ルーペを比べてみようじゃないか
さて、唐突にルーペを持ち出してみる。
自分が愛用しているのは、基本的にリネンルーペと呼ばれる大型のもので、三倍のNikonのルーペ(どうも現在売られていない)をよく使っている。
職業柄(色々あってヒミツ)、ルーペをよく使う仕事をしていたこともあり、そんなに倍率を上げたものは使っていない。ミリ以下のモノを見ているものの、長時間、しかも集中して見る必要があったため、倍率よりもストレスフリーなモノを求めていた。だから、結局卓上の手のひら大ほどもある大型なルーペの方がありがたかったワケだ。
そんなんだから、片目を閉じずに両目を開けたまま見るとか、なるべく明るいところで使うとか、目に負担のかからない見方だけは身についた。
で、そういう職業を離れ数年経った。新しい仕事も落ち着き、趣味というものに打ち込む時間が増えたわけだ。
そうすると最近、欲のようなモノが出始めた。
鑑定士の資格を取りたい…
あんまり言ってないが、鉱石や岩石を見るのが趣味なのだが、そっち方面の資格とかは今まで全く目に入っていなかった。
ところが時間が出来て色んな店や研究所を回ってみて、そういう資格を取ってみても良いなぁ、と思うようになったわけだ。
で「鉱物鑑定士」という資格がある。
どういうものか、というのに対してそんなに興味を持たない人もいるだろうから、ここはサッと流すが、この資格を取るために行われる実技試験の中に、必要物として挙げられているモノがある。
約10倍のルーペ
ほう?10倍とな?
今まで扱った事もない事もない、そんな倍率である。
というのも、僕は今まで鉱物を眺めるのに使っていたのは、100円均一で売られているプラスチックのルーペだったのだ。
うん、これはナメてると思われても仕方ない。
仕方ないけど使いやすいから仕方ない。
目を凝らす系のちっさなルーペを嫌っていたので、そもそも高倍率のルーペには目もくれていなかったのが、ここに来てアダに。
仕事で使っていたNikonのルーペだって3倍程度だぞ。どうせぇと?
ならば、良いルーペってのを探りたくなるわけだ。幸い、今まで仕事で使っていたので、負担が少ないとか見やすいという基準は言葉にして表せるだけの能力がある。あとは、さまざまに試せば、皆さんももしかして「良いルーペ」を探す参考になるのでは?と思った次第。
という事で、大人が有り余る時間と金をかけて、Amazonやらカメラショップで色々見て買ってみた結果がこちら。
10倍レンズは右の三つ。左のモノは20倍である。コレはちょっと理由があってそうしたが、おそらく10倍のものも同じような特性を備えていそうなので、ここで並列して扱う。
スマホのカメラで擬似的にレンズを除いた結果を撮影しているが、基本的に肉眼で使った感じというのを書くので、あくまでイメージとして考えてもらいたい。
1 Amazon最安値の10倍ルーペ
Amazonで小型のルーペを漁っていると、大体1000円から2000円台の所で引っかかってくるのがコイツだ。

◆ **小問 1**:
ルーペ比べの文章について、次の問いに答えよ。
(a) 筆者がよく使っているNikonのルーペの倍率は何倍か。
(b) 筆者が取ってみても良いと考えている資格は何か。
(c) 筆者がこれまで鉱物を眺めるのに使っていたルーペはどんなものか。
◆ **小問 2**:
ルーペ比べの文章を、最後の文の後から書き継げ。

◆ **抽出情報**:
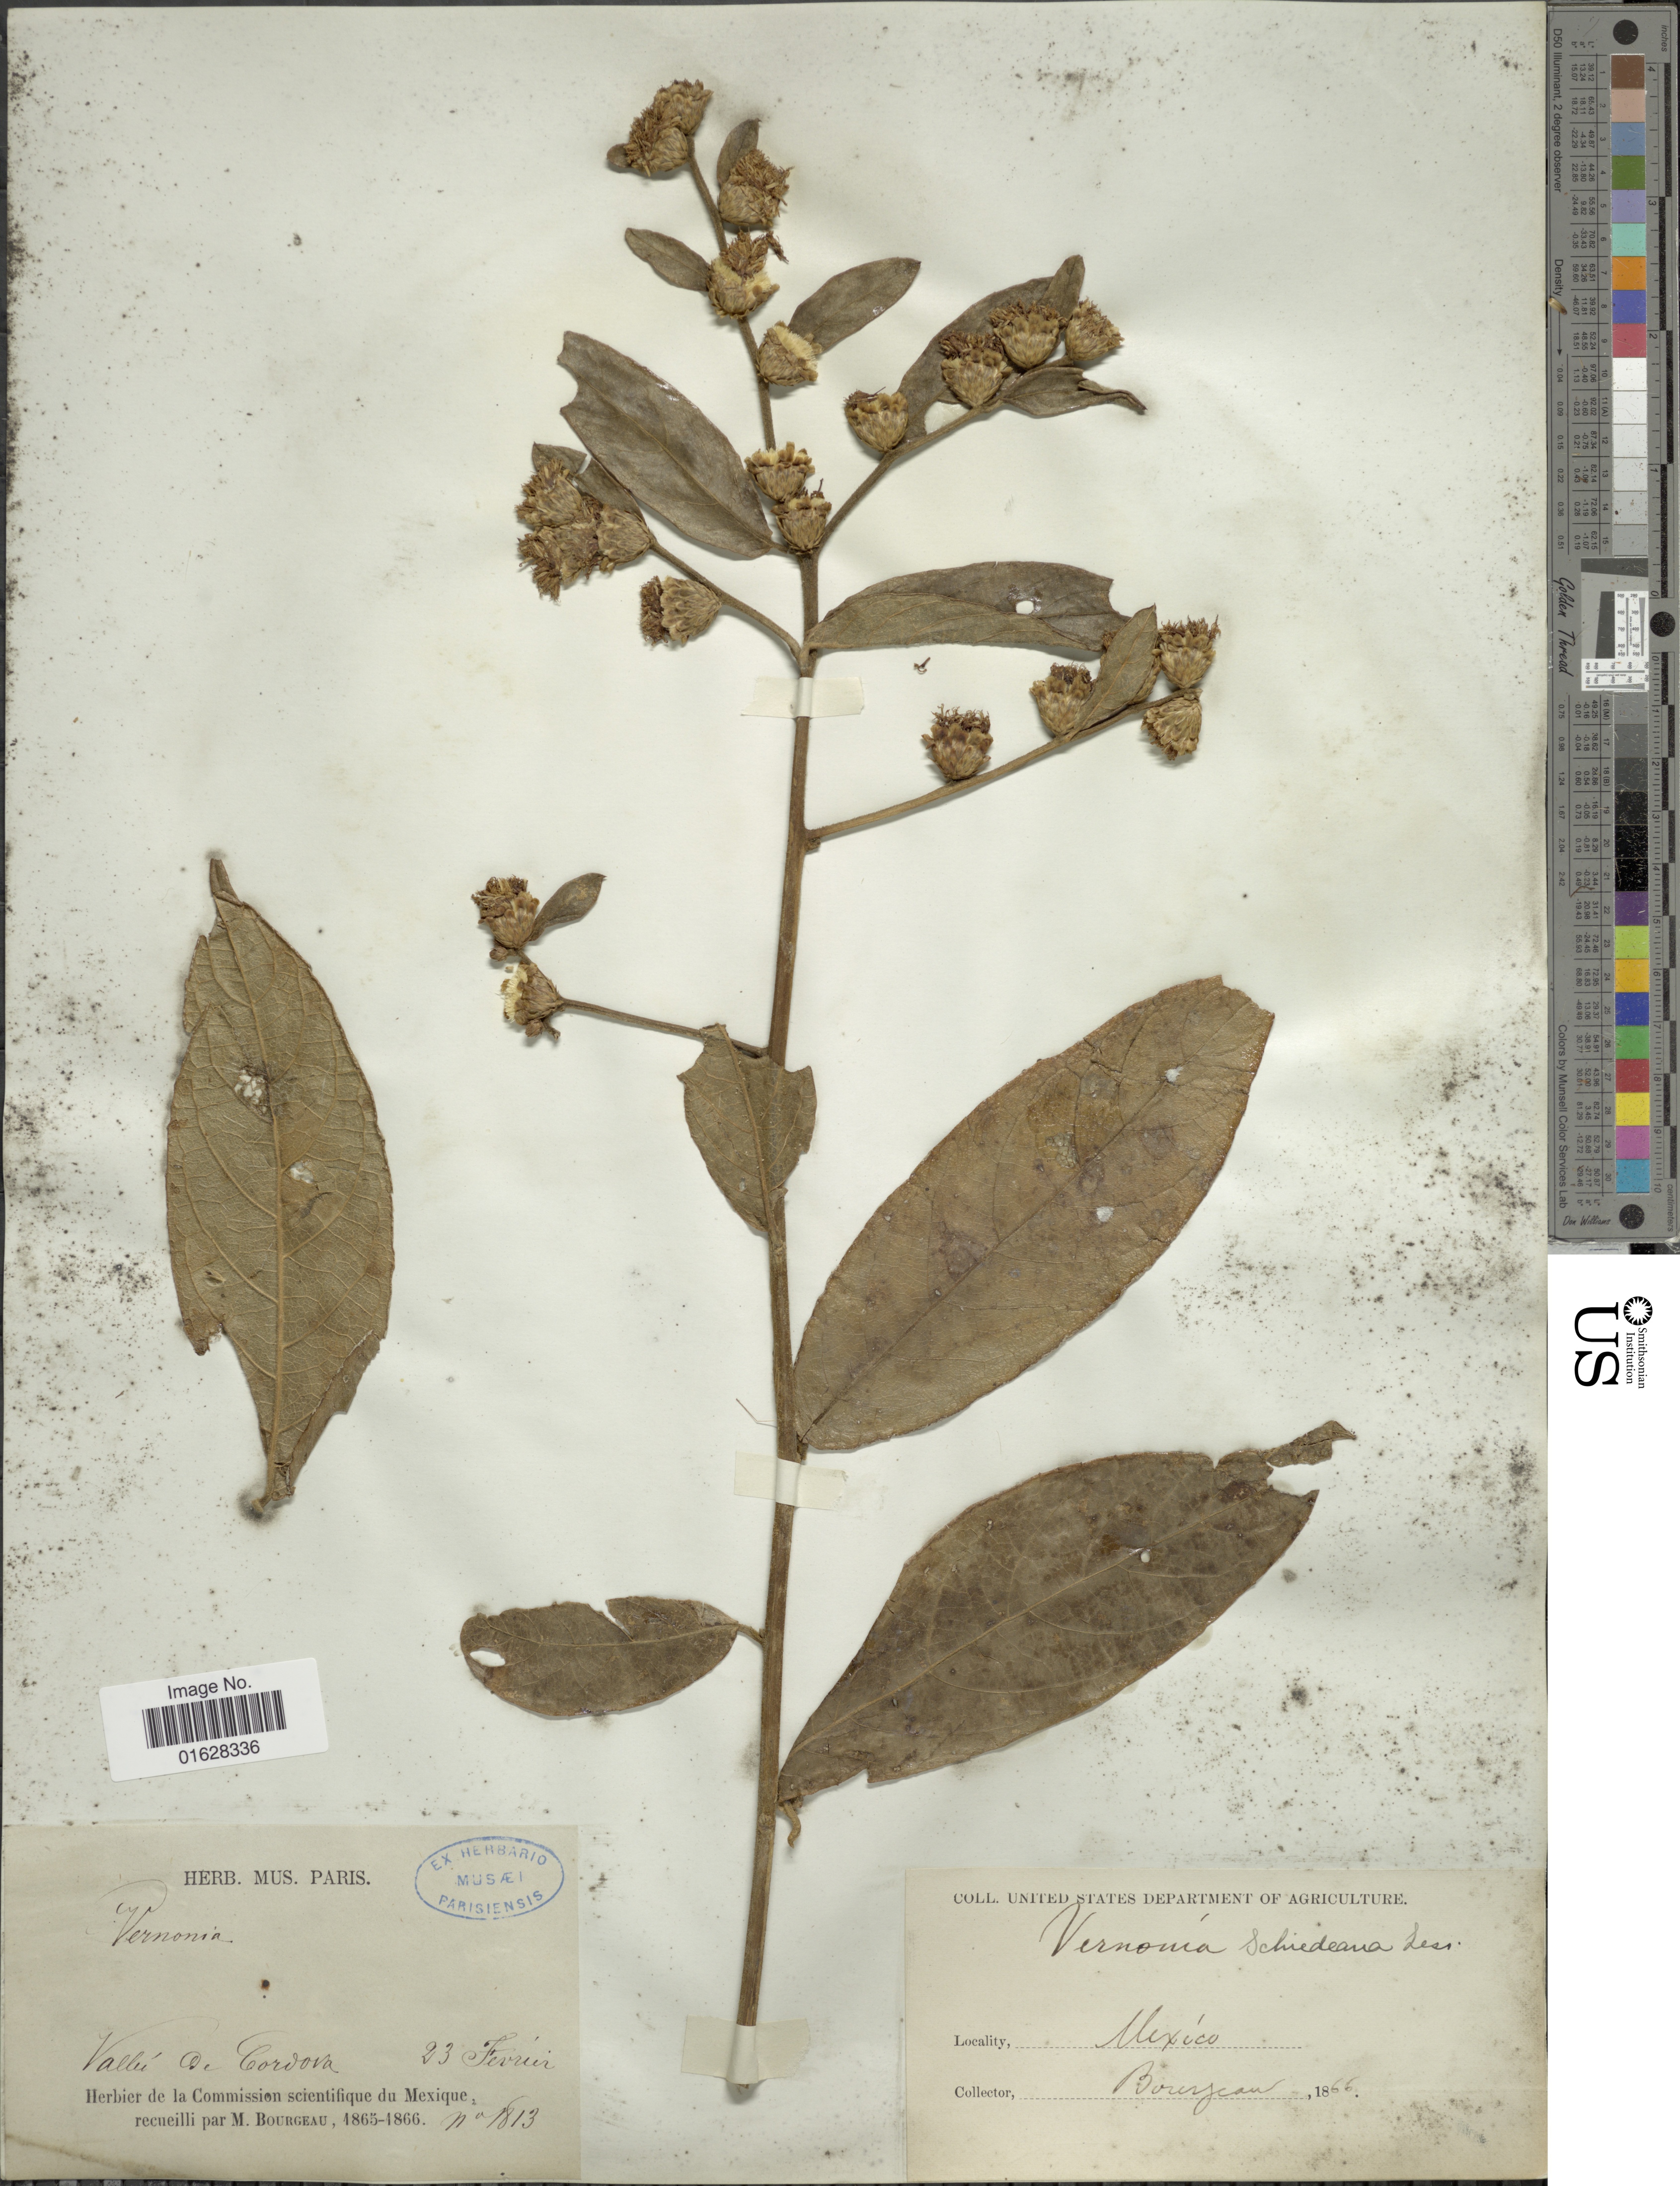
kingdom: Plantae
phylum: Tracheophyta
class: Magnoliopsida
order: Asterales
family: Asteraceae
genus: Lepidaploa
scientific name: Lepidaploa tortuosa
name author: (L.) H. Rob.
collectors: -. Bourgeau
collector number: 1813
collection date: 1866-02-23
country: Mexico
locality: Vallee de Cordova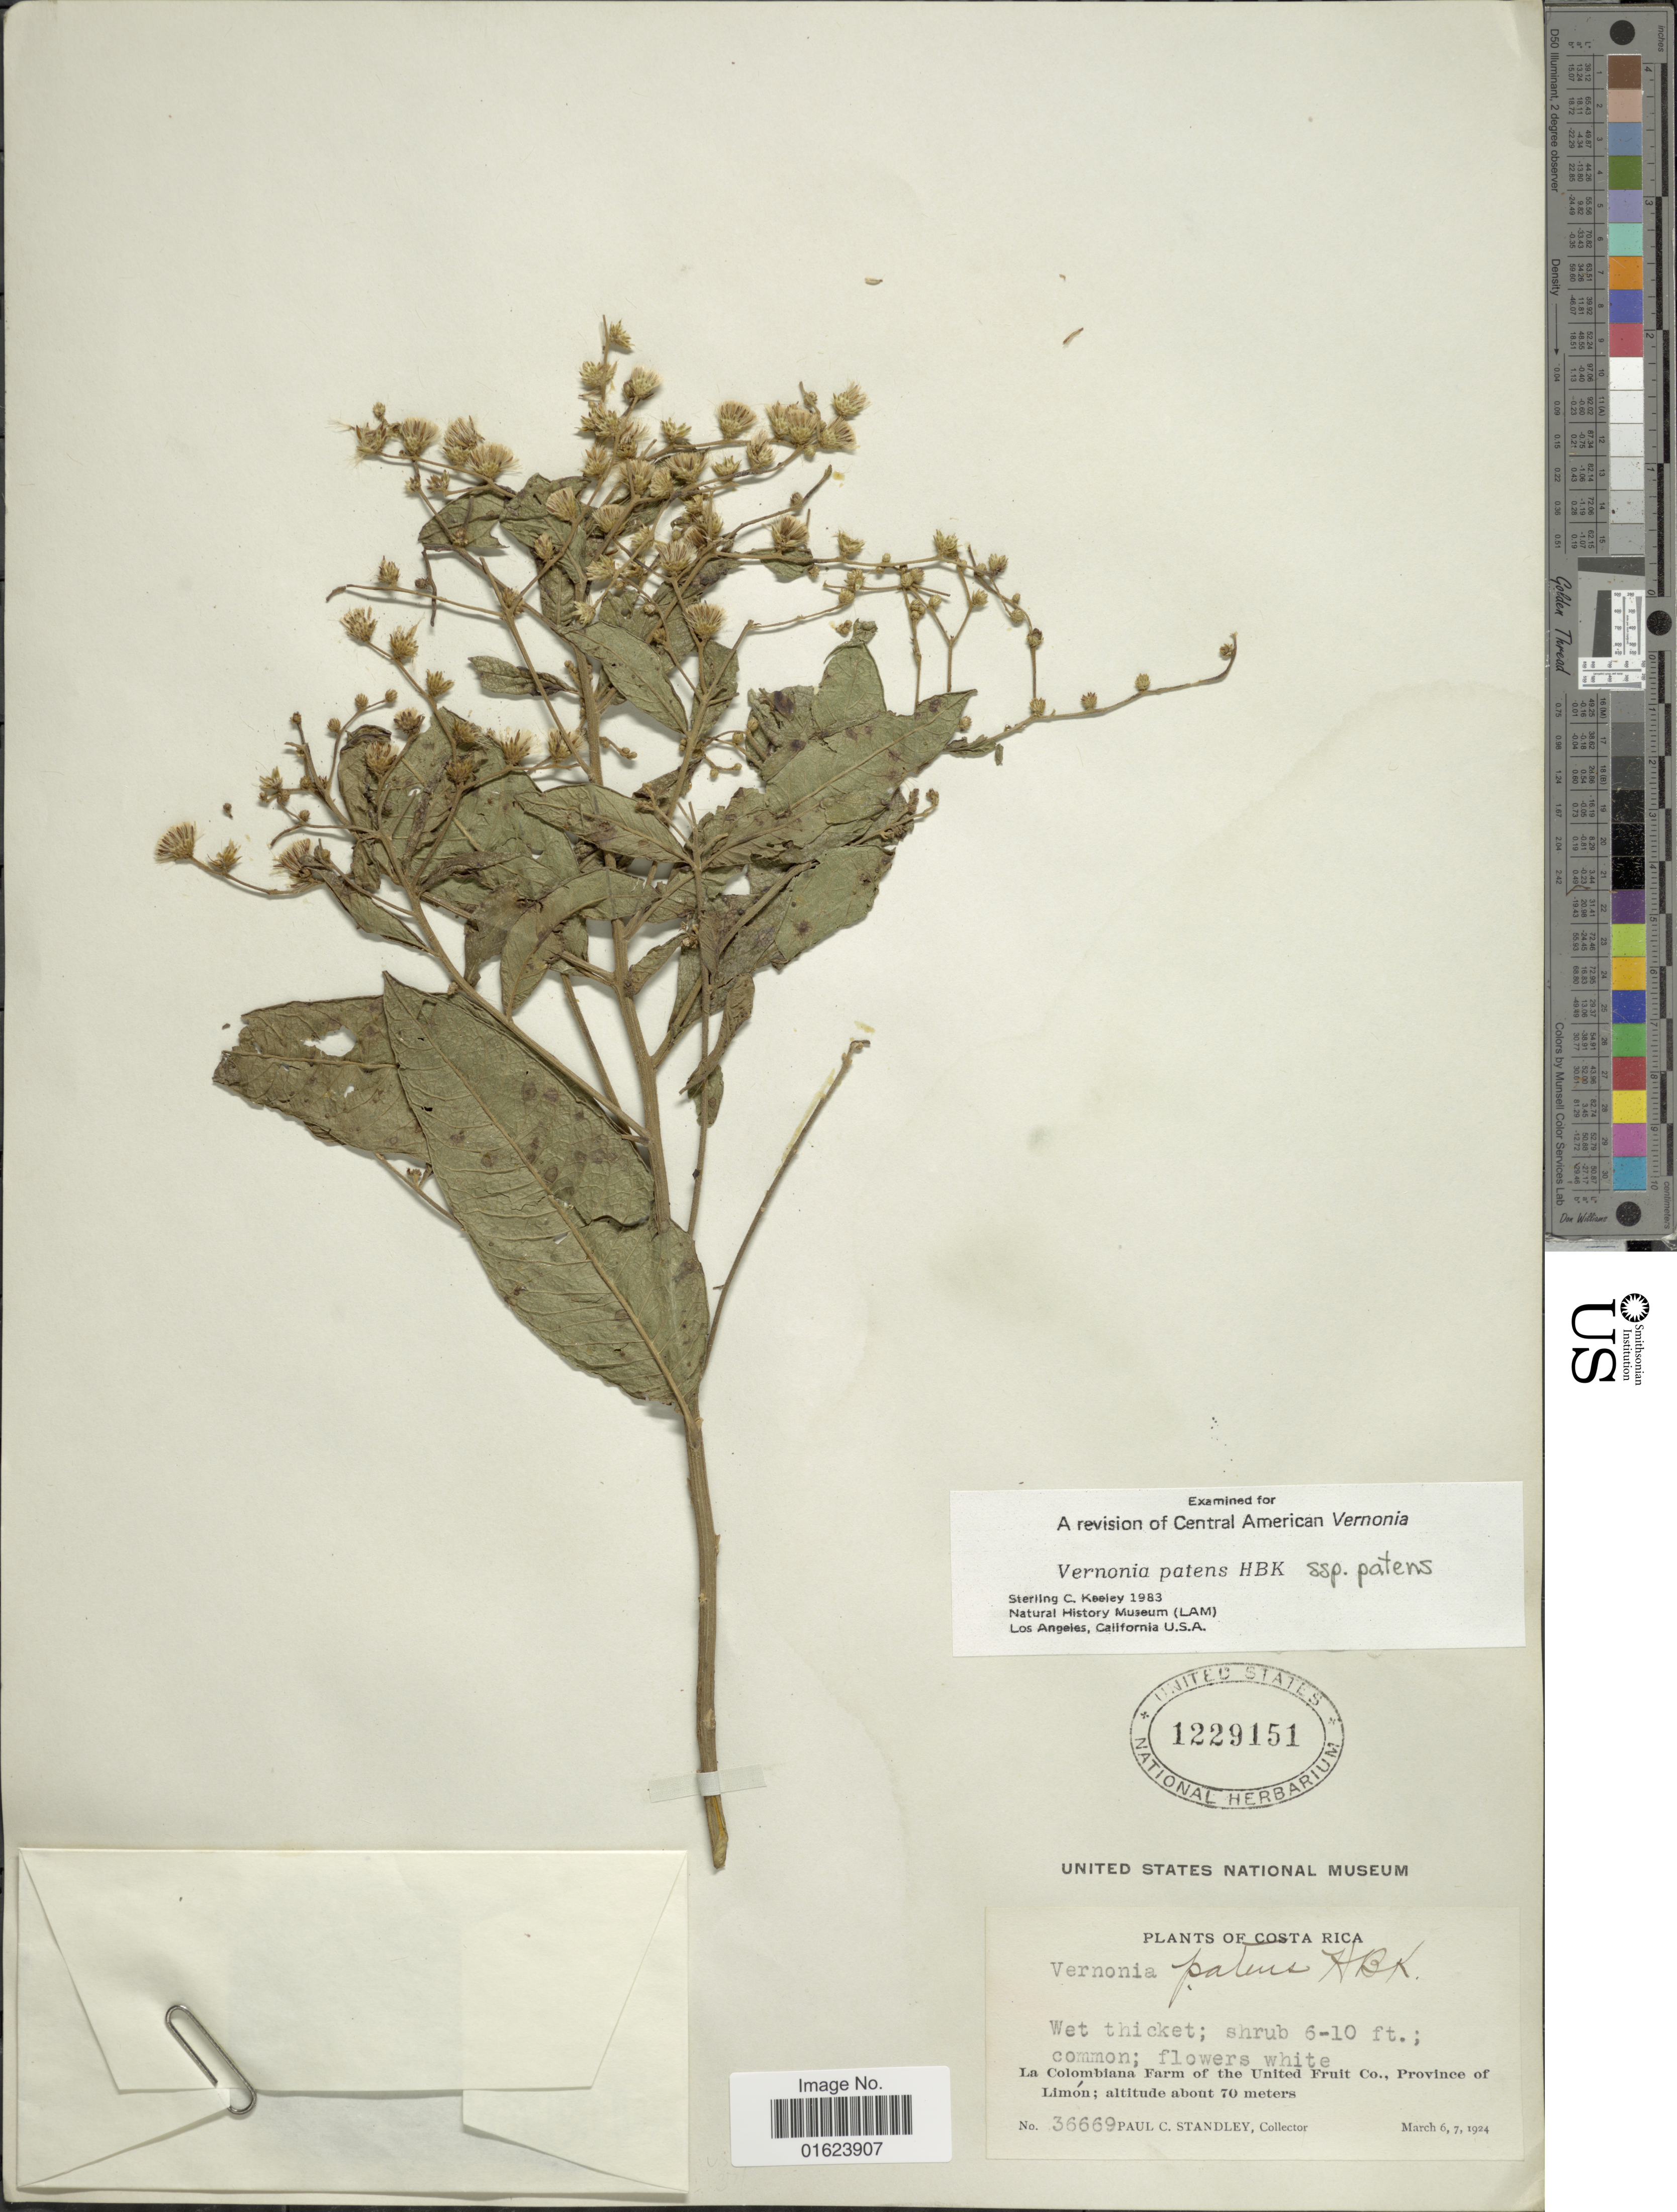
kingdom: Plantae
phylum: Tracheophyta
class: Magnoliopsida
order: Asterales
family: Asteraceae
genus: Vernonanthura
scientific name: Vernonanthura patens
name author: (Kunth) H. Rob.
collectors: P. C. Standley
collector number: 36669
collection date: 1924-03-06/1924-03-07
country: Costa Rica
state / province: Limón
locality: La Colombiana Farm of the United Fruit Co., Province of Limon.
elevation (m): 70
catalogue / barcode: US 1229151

◆ **解答 1**:
(a) 三倍である。
(b) 「鉱物鑑定士」という資格である。
(c) 100円均一で売られているプラスチックのルーペである。

◆ **解答 2**:
多分中華製なのだが、存外作りがしっかりしている。レンズもこの型にしては大きめで21mmと広い視野がある。
値段に幅があるのは、実は出しているメーカー名で振れ幅があるので、多分ルーペ本体は同じでサービスがちょっとずつ違うと思われる(ケース付きとか、ケースの材質違いとか)。Amazonにありがちな中華製品あるあるなのだ。
で、見え方について
レンズの仕組みとしては虫眼鏡と同じ凸レンズなので、当然と言えば当然なのだが、こうして周辺部の像が歪んでしまう。
視界が大きいので、サッと使う分には気にならないものの、集中して内包物なんかを見ようとすると…この歪みが途端にストレスになってしまう。
レンズの中央を用いて観察するなら、コレでも問題ないかと思う。
しかし、中華製品にありがちな個体差を考慮すると、安物買いの銭失いになる可能性がある。
レンズの個体差は以外と大きいと思うし、このレンズも大して良い物ではない。
大きく見られる、というだけに過ぎないし、実は性能が上のものがちゃんとあるので、初心者には逆にオススメはしない。
こういう物だ、と理解している必要がある、ということだ。難しい?要は買うなってコトよ。
2 池田レンズ製ルーペ
いきなりド本命である。
金の派手なケースに、黒色の鏡胴。見た目がもうド派手すぎる。
お値段8000円前後。高い所なら12000ってのもあった。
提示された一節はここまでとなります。